A practical “Follow-the-Money” checklist (works for any wedge)

  1. Define the policy choke-point.
    What actual decision is at stake? (budget line, contract, statute, mandate, data rule)
  2. List the economic winners/losers.
    Who gains money, headcount, or authority if Side A wins? If Side B wins?
  3. Trace the funding.
    • Campaign cash: OpenSecrets.org (federal), state portals (state races).
    • Nonprofits: IRS Form 990 (Candid/Guidestar, Charity Navigator).
    • Government spend: USASpending.gov, local budget PDFs, procurement portals.
    • Unions/pro associations: LM-2 filings (for some), annual reports.
    • Lobbying: federal & state lobbying registries.
  4. Map the message machinery.
    Which PR firms, think tanks, media outlets, “research” shops, or influencers repeat the same slogans? Do they share funders?
  5. Timeline the surge.
    When did the wedge heat up? Did it coincide with a contract negotiation, federal grant window, ballot measure, or scandal?
  6. Compare stated goals vs. budget reality.
    Do dollars move where the rhetoric claims the “crisis” is? If not, you’ve found the agenda.
  7. Test for astroturf.
    New “grassroots” groups with PO boxes, shared counsel, identical websites, or sudden ad buys often trace back to a common funder.

Applying it to “Thin Blue Line vs. BLM” (framework, not verdicts)

  • Choke-points: city/state police budgets; union contract provisions (discipline, arbitration); liability & insurance; body-cam and tech procurement; DA elections; state preemption of local reforms.
  • Winner/loser scan:
    • If status quo holds: unions keep contract terms; vendors sell tech; municipalities avoid lawsuits via indemnification.
    • If reform passes: civil-rights litigators gain leverage; alternative responders (mental health, EMS) gain funds; insurers change premiums/requirements.
  • Message machinery: track which PACs, nonprofits, and media buys (both “back the blue” and “defund/reform”) fund the narratives in your city; compare to contract votes and vendor RFPs.
  • Budget reality check: did funds actually shift to prevention/alternatives—or just to new surveillance gear? That delta reveals priorities.

Quick rules of thumb

  • If a wedge never resolves, it’s probably useful to someone.
  • If the rhetoric is moral but the outcome is fiscal, believe the budget.
  • If two sides scream past each other, look for a third party cashing the check.
  • If a “grassroots” group appears right before a vote with perfect branding, check its 990s and registries.

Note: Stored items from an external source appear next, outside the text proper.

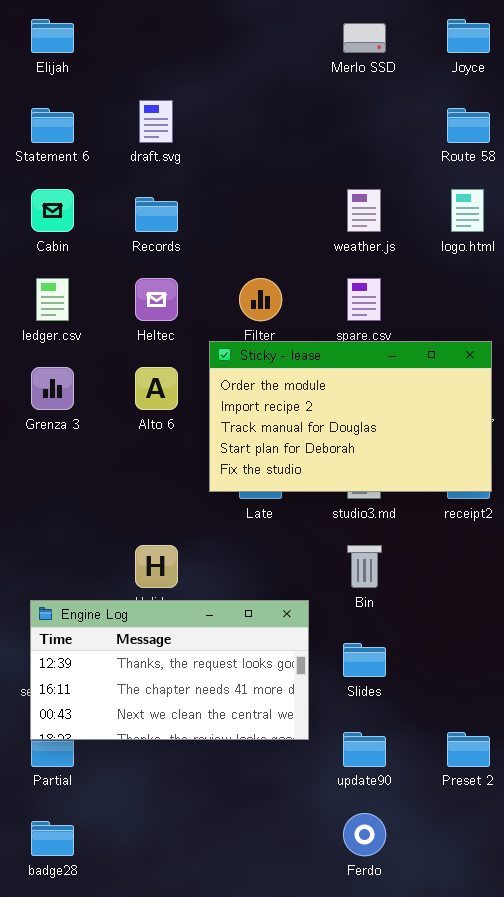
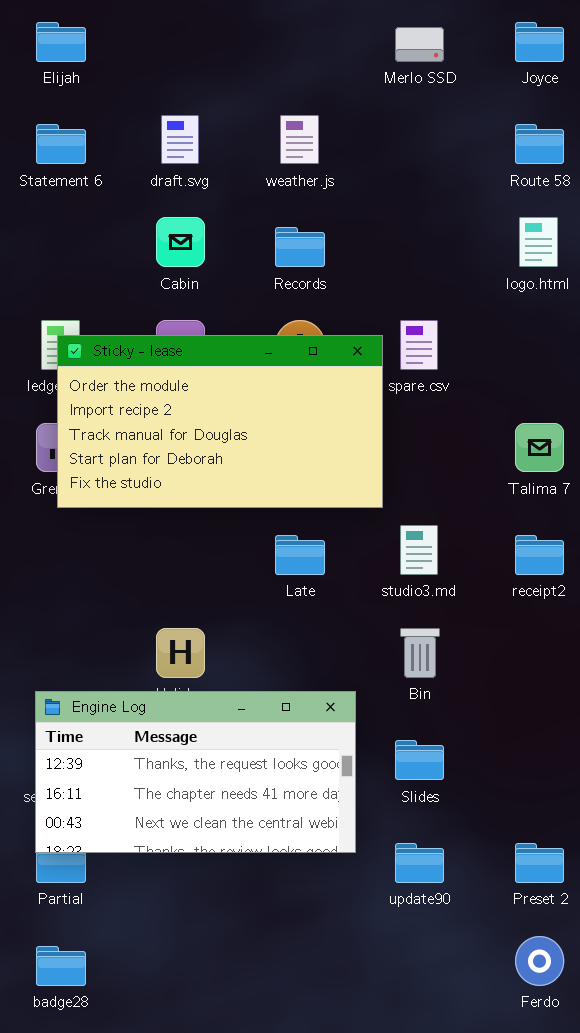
Cabin: [31,189,74,232] -> [156,217,205,267], moved
weather.js: [347,189,381,232] -> [280,115,319,164], moved
Records: [135,197,178,232] -> [275,227,325,267], moved
Sticky - lease: [209,341,492,492] -> [57,335,383,508], moved
Ferdo: [343,813,386,856] -> [515,936,564,986], moved

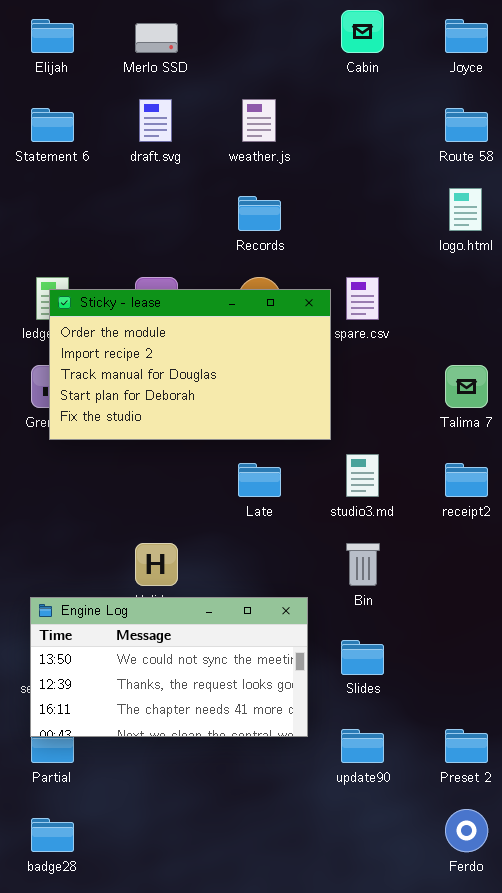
Merlo SSD: [395,27,444,62] -> [135,23,178,53], moved
Cabin: [156,217,205,267] -> [341,10,384,53], moved
Engine Log: [35,691,356,853] -> [30,597,308,737], scrolled up 1 row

The playbook to dull divide-and-rule

  1. Name the shared goals in plain language (safety + justice; education + freedom).
  2. Force budget transparency (line-items, vendor contracts, overtime, grants).
  3. Insist on third-party audits (outcomes, not slogans).
  4. Localize decisions where possible; wedges fade when neighbors co-own tradeoffs.
  5. Reward cross-coalitions (labor + civil rights; business + public health) that agree on mechanisms, not just morals.

Bottom line

“Divide and rule” isn’t rare—it’s the default. The antidote isn’t a better slogan; it’s budget literacy + funding sunlight + local decision-making. Follow those three, and the real agenda has a hard time hiding behind the latest culture-war costume.